When shooting photos, automatic white balance can get fooled by multiple light sources, resulting in a yellowish or bluish cast. Of course if the photo needs to be published, you can always adjust the color.

When colors are shifted in a video, it can be really difficult to restore natural colors in postproduction. As opposed to a photo, you’ll need to apply a correction to 30 different images for every second of video. It’s best to establish the right white balance setting from the start and stick with it. But don’t forget to change it when you change location.

4. Keep ISO down

You should use the lowest ISO setting. In low light situations, blacks can become very noisy if your camera chooses a high ISO rating.

Lower ISO settings will result in less “grain”, so it’s usually a smart choice to have a slightly underexposed image rather than boost light values and get a huge “grain” effect.

5. Try manual exposure

If your camera allows it, try to shoot video in manual mode. Exposure won’t change if you’re shooting in unpredictable conditions. Expose for what is relevant in the shot.

If you let the camera decide which exposure is right, it may choose the background rather than your subject, or the exposure could constantly change during your shot, which is probably even worse. Experiment.
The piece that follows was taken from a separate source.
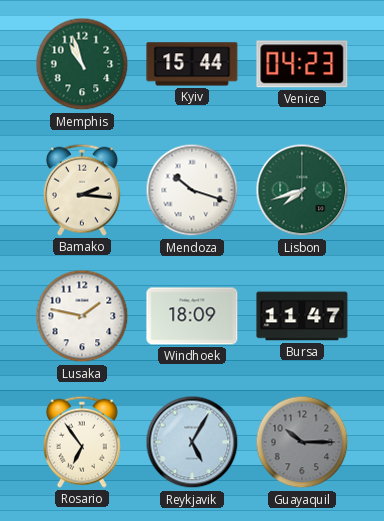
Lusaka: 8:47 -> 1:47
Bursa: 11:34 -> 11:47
6. Watch the autofocus, or disable it

Autofocus in video modes is not always fast, has a tendency to shift back and forth, and can be noisy when you’re recording sound. If you can, focus on your subject before pushing the record button, and turn off the autofocus. In order to keep your images sharp, you might need to use your own focusing system: your legs. Move around and stay at a fixed distance from your subject. Yes, it does take practice.

7. Shoot short clips

Have you ever searched a five minute clip back and forth to find the 15 seconds that you need? Capture short, one to two-minute clips and stop recording when nothing is happening on the screen. It will make it much easier to show relevant clips to your friends, and a lot faster to sort your images when you get to editing.

What about sound?

Built-in microphones in photo cameras will catch every sound around the camera while recording, even some that come from the camera’s functions. You may want to use a good external microphone to record quality audio, at least for interviews. On many occasions, it can be very useful to use a completely independent device as a backup recording.